> **Request**: Rewrite every line of the records below as a single numbered list. Skip blank lines and leave out the pictures.
┌──
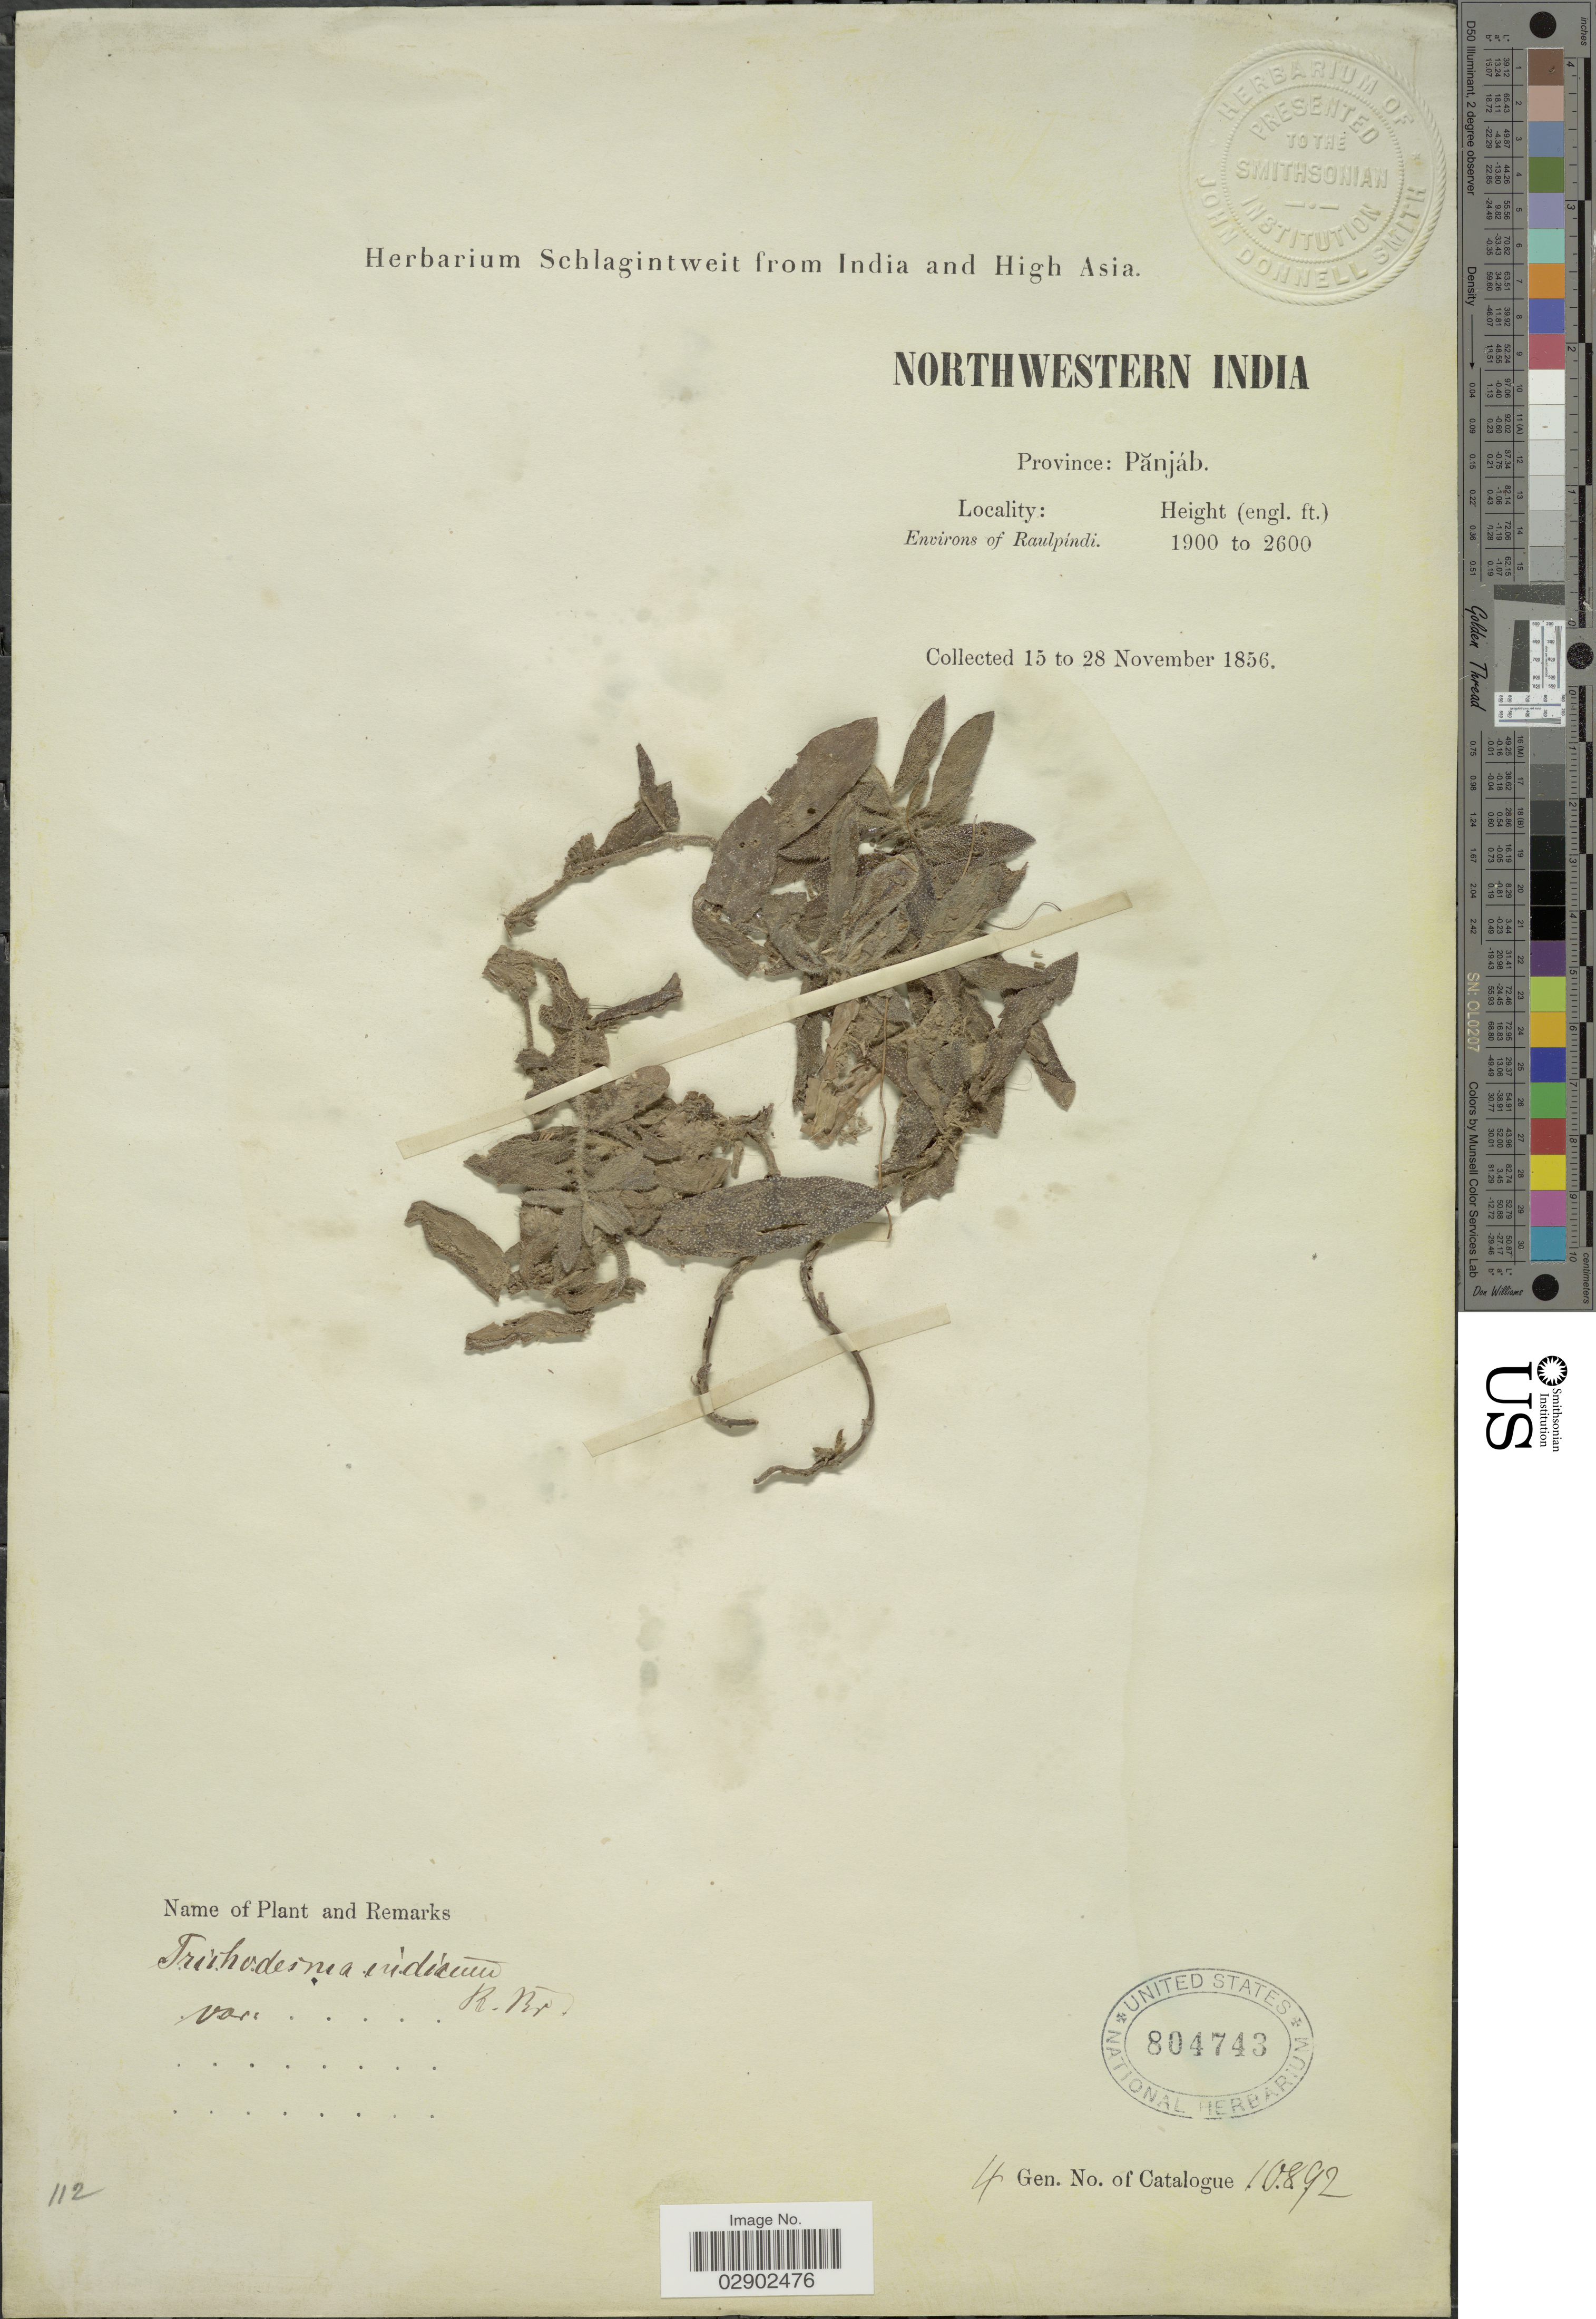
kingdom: Plantae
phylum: Tracheophyta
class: Magnoliopsida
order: Boraginales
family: Boraginaceae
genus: Trichodesma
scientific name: Trichodesma indicum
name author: (L.) Lehm.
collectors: ex herb. Schlagintweit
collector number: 10892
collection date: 1856-11-15/1856-11-28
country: India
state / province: Punjab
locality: Northwestern India. Province: Panjáb. Environs of Raulpíndi.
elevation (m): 579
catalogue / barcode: US 804743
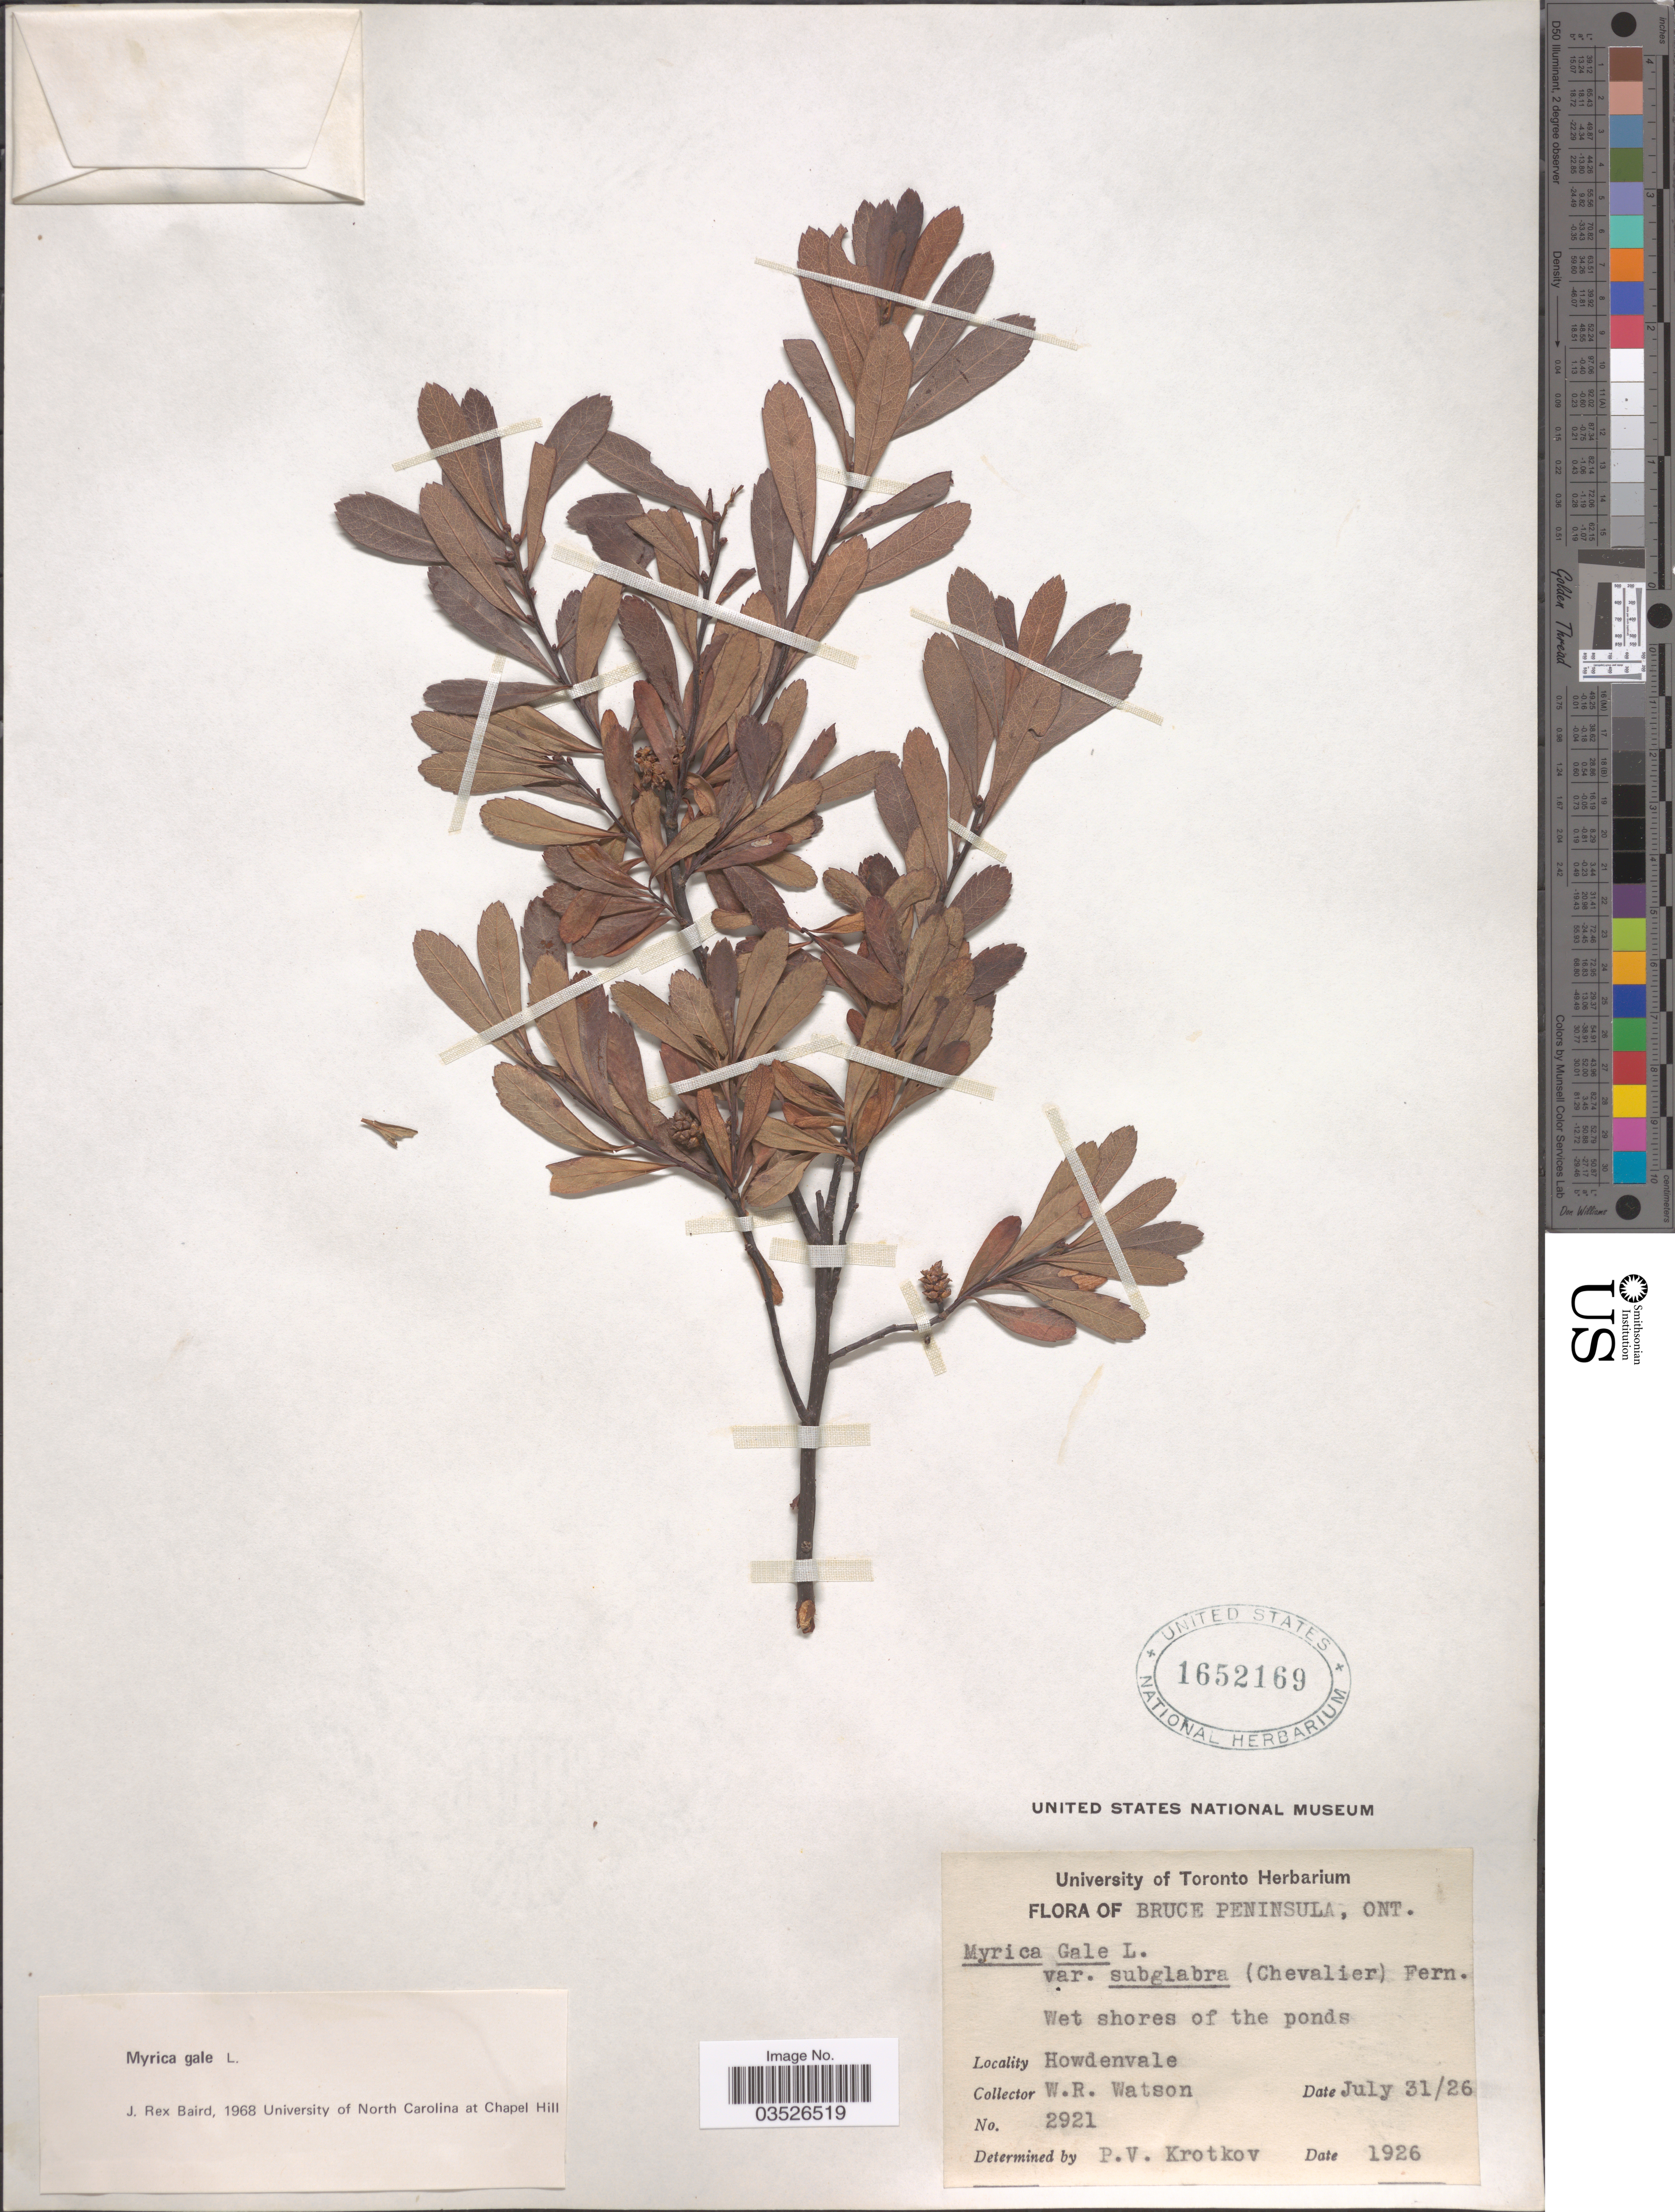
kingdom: Plantae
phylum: Tracheophyta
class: Magnoliopsida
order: Fagales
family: Myricaceae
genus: Myrica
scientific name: Myrica gale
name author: L.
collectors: W. R. Watson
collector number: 2921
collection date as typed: Transcribed d/m/y: 31/7/26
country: Canada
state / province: Ontario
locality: Bruce Peninsula. Howdenvale.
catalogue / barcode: US 1652169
└──
> **Complete answer**:
1. kingdom: Plantae
2. phylum: Tracheophyta
3. class: Magnoliopsida
4. order: Boraginales
5. family: Boraginaceae
6. genus: Trichodesma
7. scientific name: Trichodesma indicum
8. name author: (L.) Lehm.
9. collectors: ex herb. Schlagintweit
10. collector number: 10892
11. collection date: 1856-11-15/1856-11-28
12. country: India
13. state / province: Punjab
14. locality: Northwestern India. Province: Panjáb. Environs of Raulpíndi.
15. elevation (m): 579
16. catalogue / barcode: US 804743
17. kingdom: Plantae
18. phylum: Tracheophyta
19. class: Magnoliopsida
20. order: Fagales
21. family: Myricaceae
22. genus: Myrica
23. scientific name: Myrica gale
24. name author: L.
25. collectors: W. R. Watson
26. collector number: 2921
27. collection date as typed: Transcribed d/m/y: 31/7/26
28. country: Canada
29. state / province: Ontario
30. locality: Bruce Peninsula. Howdenvale.
31. catalogue / barcode: US 1652169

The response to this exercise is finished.